“Space” Featured Artist Neil Ellis Orts

Synkroniciti is delighted to welcome back Houston-based writer Neil Ellis Orts with “Twelve Hundred Miles,” a poignant flash fiction piece about a relationship which has been sundered. A sudden rainstorm brings the beloved to mind, along with the knowledge that the narrator’s behavior is what necessitated their separation. Full of regret, he pens a letter that will most likely never be read, let alone answered, perhaps only to allow himself space to sound out his grief.

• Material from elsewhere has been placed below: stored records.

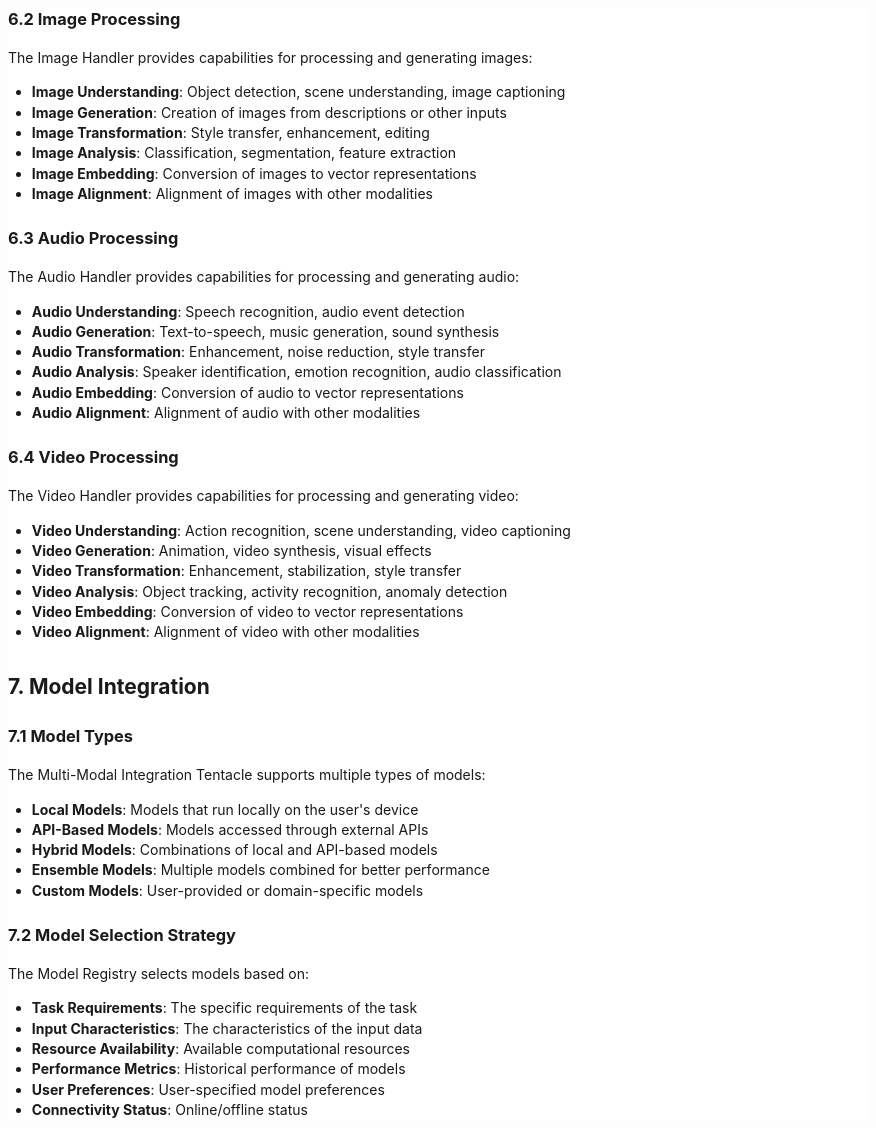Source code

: ### 6.2 Image Processing

The Image Handler provides capabilities for processing and generating images:

- **Image Understanding**: Object detection, scene understanding, image captioning
- **Image Generation**: Creation of images from descriptions or other inputs
- **Image Transformation**: Style transfer, enhancement, editing
- **Image Analysis**: Classification, segmentation, feature extraction
- **Image Embedding**: Conversion of images to vector representations
- **Image Alignment**: Alignment of images with other modalities

### 6.3 Audio Processing

The Audio Handler provides capabilities for processing and generating audio:

- **Audio Understanding**: Speech recognition, audio event detection
- **Audio Generation**: Text-to-speech, music generation, sound synthesis
- **Audio Transformation**: Enhancement, noise reduction, style transfer
- **Audio Analysis**: Speaker identification, emotion recognition, audio classification
- **Audio Embedding**: Conversion of audio to vector representations
- **Audio Alignment**: Alignment of audio with other modalities

### 6.4 Video Processing

The Video Handler provides capabilities for processing and generating video:

- **Video Understanding**: Action recognition, scene understanding, video captioning
- **Video Generation**: Animation, video synthesis, visual effects
- **Video Transformation**: Enhancement, stabilization, style transfer
- **Video Analysis**: Object tracking, activity recognition, anomaly detection
- **Video Embedding**: Conversion of video to vector representations
- **Video Alignment**: Alignment of video with other modalities

## 7. Model Integration

### 7.1 Model Types

The Multi-Modal Integration Tentacle supports multiple types of models:

- **Local Models**: Models that run locally on the user's device
- **API-Based Models**: Models accessed through external APIs
- **Hybrid Models**: Combinations of local and API-based models
- **Ensemble Models**: Multiple models combined for better performance
- **Custom Models**: User-provided or domain-specific models

### 7.2 Model Selection Strategy

The Model Registry selects models based on:

- **Task Requirements**: The specific requirements of the task
- **Input Characteristics**: The characteristics of the input data
- **Resource Availability**: Available computational resources
- **Performance Metrics**: Historical performance of models
- **User Preferences**: User-specified model preferences
- **Connectivity Status**: Online/offline status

Neil manages to distill and communicate this regret in less than four hundred words, drawing us in not so much by what he tells us about these two people, but by what he does not tell us, the negative space around which the narrator’s words tiptoe. Our imagination tries to fill in the gaps, but we are left with questions. “What’s the right angle to see you, if I could see twelve hundred miles? As if I were Superman with super vision. I can almost hear you telling me that’s not how light works. That our vision wouldn’t bend with the curvature of the earth, that we see much farther than twelve hundred miles but into space, not across the continent.” Similarly, our vision is not focused on what happened, but on the present moment, a now full of regret, grief, and the pounding of the rain. 

Experience “Twelve Hundred Miles”  in Synkroniciti’s November 30th issue, “Space,” Vol. 5, No. 4, available for purchase here: https://synkroniciti.com/the-magazine/purchase-individual-issues/.

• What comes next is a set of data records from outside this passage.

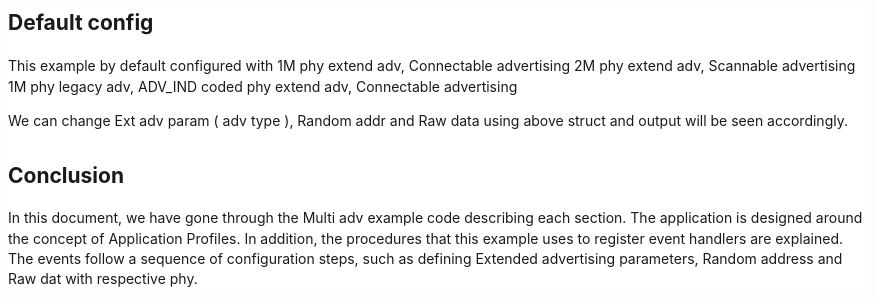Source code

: ## Default config

This example by default  configured with 
1M phy extend adv, Connectable advertising
2M phy extend adv, Scannable advertising
1M phy legacy adv, ADV_IND
coded phy extend adv, Connectable advertising

We can change Ext adv param ( adv type ), Random addr and Raw data using above struct and output will be seen accordingly.


## Conclusion
In this document, we have gone through the Multi adv  example code describing each section. The application is designed around the concept of Application Profiles. In addition, the procedures that this example uses to register event handlers are explained. The events follow a sequence of configuration steps, such as defining Extended advertising parameters, Random address and Raw dat with respective phy.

Neil Ellis Orts is making his third appearance in Synkroniciti and other recent work has appeared in the journals Soul by Southwest and Ruminate and the anthologies The Bad Day Book, Unknotting the Line, and Black Ink on a Black Void. His novella, Cary and John, is available from Wipf & Stock Publishers. “Twelve Hundred Miles” started when the first line came to him on a rainy day.